Едва невеста заканчивает последнюю фразу, как старейший быстро спускается с трона, велев подняться на ноги жениху и невесте, вместе с которыми начинает громко проклинать и бранить на чем свет стоит Калиосту и соседа её, персидского царя, имени которого, впрочем, при этом ни разу не произносят, затем он велит жениху и невесте рвануть головы в разные стороны. Тогда тонкий шнурок разрывается и остается на шее одного из молодых. Если он висит на более нежной шее молодой женщины, то иногда оставляет от себя едва заметный кровавый след вокруг неё; последний признак считается верным предзнаменованием измены жены и кровавой за это расплаты от мужа, который в задаток должен тут же хлестнуть се плетью ещё несколько раз не шутя... После этого старейший закалывает у подножия трона принесённых молодыми людьми черного петуха и белую курицу; невеста обязана высосать кровь из разрезанной шеи петуха, а жених со своей стороны проделывает с курицей то же самое, пока не перестанет литься кровь. Тогда старейший ужо в последний раз громко обращается к повенчанным с такими словами:
- Теперь, когда, напившись крови друг друга, вы этим как бы смешали вместе оба свои существа, тела ваши и жизни уже не имеют ничего в себе, единственно одному из вас принадлежащего лично.

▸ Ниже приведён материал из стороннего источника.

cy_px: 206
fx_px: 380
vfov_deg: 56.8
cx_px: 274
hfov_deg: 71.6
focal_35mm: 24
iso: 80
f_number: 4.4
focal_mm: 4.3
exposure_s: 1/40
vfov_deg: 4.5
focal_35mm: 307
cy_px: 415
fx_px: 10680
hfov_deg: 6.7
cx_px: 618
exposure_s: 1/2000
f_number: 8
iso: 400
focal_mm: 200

Нет, дети мои, оба вы ныне, по воле многострадального Альтруина, пролившего за святость брачного договора безвинную кровь свою, уже составляете вместе одно целое, нераздельное, не допускающее ничего в себе лично особенного... Грядите же, взявшись за руки, в один общий шатер, и да будет вечно над вами и детьми вашими благословение великого мученика Альтруина, короля и царя бесследно исчезнувшего царства цыганского..."
Альтруин и Калиоста - Агамемнон и Клитемнестра... Не так уж и оригинальна фантазия Е.Францевой, если попытаться разобрать её "произведение".

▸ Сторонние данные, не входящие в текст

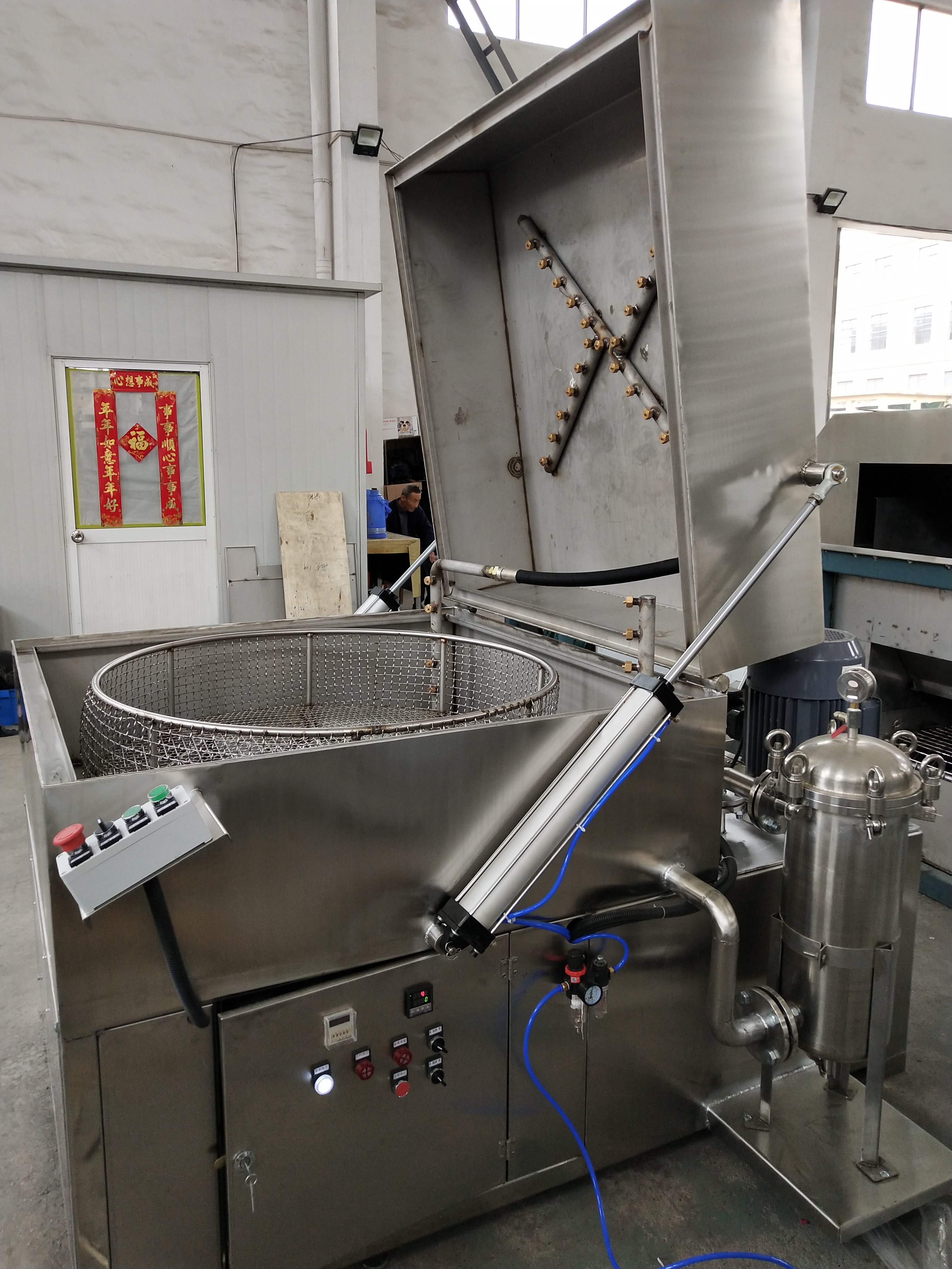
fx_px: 1100
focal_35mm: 30
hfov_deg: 46.8
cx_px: 476
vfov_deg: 60.0
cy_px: 634
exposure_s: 1/100
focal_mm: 3.95
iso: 233
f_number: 1.8
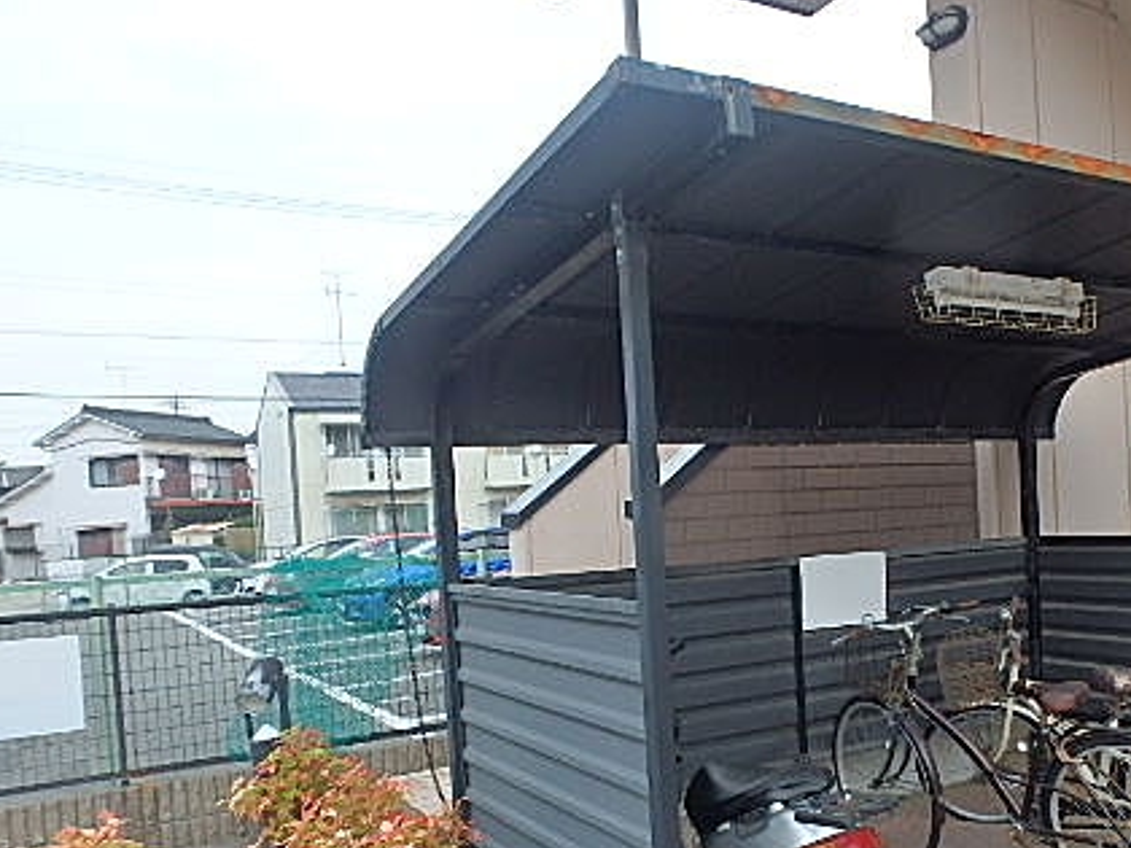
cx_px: 773
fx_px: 1046
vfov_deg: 43.4
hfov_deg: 55.4
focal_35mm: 32
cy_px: 576
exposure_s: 1/500
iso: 125
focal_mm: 3.7
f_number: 3.5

" Ну и что? - спросит иной читатель.- Обычная мистификация, каких немало было в литературе". Да так ли это безобидно, как кажется? Та же Е.Францева утверждает, что якобы существовал ранний вариант поэмы "Цыганы", написанный по следам событий, о которых идёт речь в её "предании",- убийство цыганки и польского дворянина. Кроме того, она приводит стихи Пушкина, которые тот написал в их семейный альбом. Пусть пушкиноведы решают, подлинны ли те стихи; что же касается самих "преданий", мы твердо скажем, что они - малоталантливая ложь."